We landed back at Phu Loi late at night. All I wanted to do was to get that blood-soaked clothing off and to take a shower. I wanted to get rid of the smell and feel of death that was on me and in my ship. When we were unloaded, we were informed that there was no more water available for a shower or to clean up the helicopter. Well, there was no way that I was not going to get cleaned up. My gunner and I decided to use some jet fuel, since that was the only available liquid to clean anything with. We washed out the entire inside of the helicopter and all the seats. It smelled bad and was a fire hazard for sure, but there was no way that we were going to let all that blood stay in our ship.

We took off all of our clothing on the fight line, then poured the jet fuel over our bodies to rinse the blood away. We washed our entire bodies with that stuff, including our private parts and our hair. We were careful about not being close to anyone who was smoking, or anything else that might cause a spark.

We walked back to our hooch naked save for our underwear, boots, and dog tags. We put on some clean underwear and climbed into bed smelling up the entire place for everyone else. We did not sleep at all. With the smell of the gas and the thoughts and images of that day still with us, we could not rest.
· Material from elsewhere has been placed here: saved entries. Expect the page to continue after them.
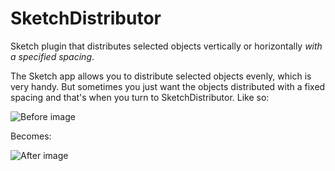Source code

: # SketchDistributor
Sketch plugin that distributes selected objects vertically or horizontally *with a specified spacing*.

The Sketch app allows you to distribute selected objects evenly, which is very handy. But sometimes you just want the objects distributed with a fixed spacing and that's when you turn to SketchDistributor. Like so:

![Before image](https://github.com/PEZ/SketchDistributor/needs-distribution.png "Before distribution")

Becomes:

![After image](https://github.com/PEZ/SketchDistributor/distributed.png "After distribution")
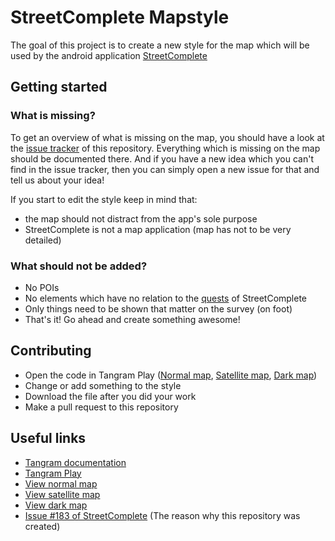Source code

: # StreetComplete Mapstyle

The goal of this project is to create a new style for the map which will be used by the android application [StreetComplete](https://github.com/westnordost/StreetComplete)

## Getting started

### What is missing?

To get an overview of what is missing on the map, you should have a look at the [issue tracker](https://github.com/ENT8R/streetcomplete-mapstyle/issues) of this repository. Everything which is missing on the map should be documented there. And if you have a new idea which you can't find in the issue tracker, then you can simply open a new issue for that and tell us about your idea!

If you start to edit the style keep in mind that:
* the map should not distract from the app's sole purpose
* StreetComplete is not a map application (map has not to be very detailed)

### What should not be added?
* No POIs
* No elements which have no relation to the [quests](http://wiki.openstreetmap.org/wiki/StreetComplete/Quests) of StreetComplete
* Only things need to be shown that matter on the survey (on foot)
* That's it! Go ahead and create something awesome!

## Contributing

* Open the code in Tangram Play ([Normal map](https://tangram.city/play/?scene=https://raw.githubusercontent.com/ENT8R/streetcomplete-mapstyle/master/base-style.yaml),  [Satellite map](https://tangram.city/play/?scene=https://raw.githubusercontent.com/ENT8R/streetcomplete-mapstyle/master/satellite-style.yaml), [Dark map](https://tangram.city/play/?scene=https://raw.githubusercontent.com/ENT8R/streetcomplete-mapstyle/master/dark-style.yaml))
* Change or add something to the style
* Download the file after you did your work
* Make a pull request to this repository

## Useful links

* [Tangram documentation](https://mapzen.com/documentation/tangram/)
* [Tangram Play](https://tangram.city/play/)
* [View normal map](https://mapzen.com/tangram/view/?scene=https://raw.githubusercontent.com/ENT8R/streetcomplete-mapstyle/master/base-style.yaml)
* [View satellite map](https://mapzen.com/tangram/view/?scene=https://raw.githubusercontent.com/ENT8R/streetcomplete-mapstyle/master/satellite-style.yaml)
* [View dark map](https://mapzen.com/tangram/view/?scene=https://raw.githubusercontent.com/ENT8R/streetcomplete-mapstyle/master/dark-style.yaml)
* [Issue #183 of StreetComplete](https://github.com/westnordost/StreetComplete/issues/183) (The reason why this repository was created)
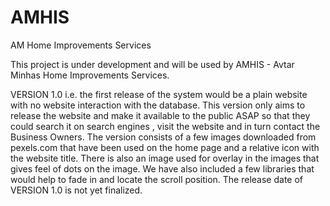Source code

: # AMHIS
AM Home Improvements Services

This project is under development and will be used by AMHIS - Avtar Minhas Home Improvements Services.

VERSION 1.0 i.e. the first release of the system would be a plain website with no website interaction with the database.
This version only aims to release the website and make it available to the public ASAP so that they could search it on search engines
, visit the website and in turn contact the Business Owners.
The version consists of a few images downloaded from pexels.com that have been used on the home page and a relative icon with the
website title. There is also an image used for overlay in the images that gives feel of dots on the image.
We have also included a few libraries that would help to fade in and locate the scroll position.
The release date of VERSION 1.0 is not yet finalized.
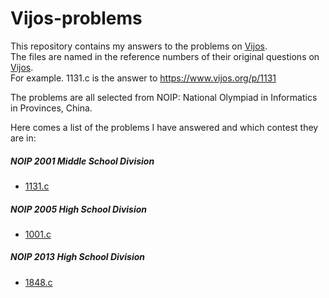 # Vijos-problems
This repository contains my answers to the problems on [Vijos](www.vijos.org).  
The files are named in the reference numbers of their original questions on [Vijos](www.vijos.org).  
For example. 1131.c is the answer to https://www.vijos.org/p/1131

The problems are all selected from NOIP: National Olympiad in Informatics in Provinces, China.

Here comes a list of the problems I have answered and which contest they are in:
##### NOIP 2001 Middle School Division
* [1131.c](https://github.com/shuye02/Vijos-problems/blob/master/1131.c)
##### NOIP 2005 High School Division
* [1001.c](https://github.com/shuye02/Vijos-problems/blob/master/1001.c)
##### NOIP 2013 High School Division
* [1848.c](https://github.com/shuye02/Vijos-problems/blob/master/1848.c)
The next day, with the heat (the temperatures reaching over 95 degrees) along with the high humidity, our bodies began to redden and chafe. We were hurting and uncomfortable as our bodies exploded with a red rash from head to toe that looked as if we had been painted red. We both took a lot of kidding about how we looked and felt, but it was still better than going to bed with all that dried blood all over us.

When I went on R and R, I took a lot of enjoyment in taking long showers with warm, clean water. I just wanted to clean off the Nam and all that blood. Sometimes I still feel the need to wash away those blood stained memories..."out, out, damn spot!" But those Nam stains go very deep into the soul.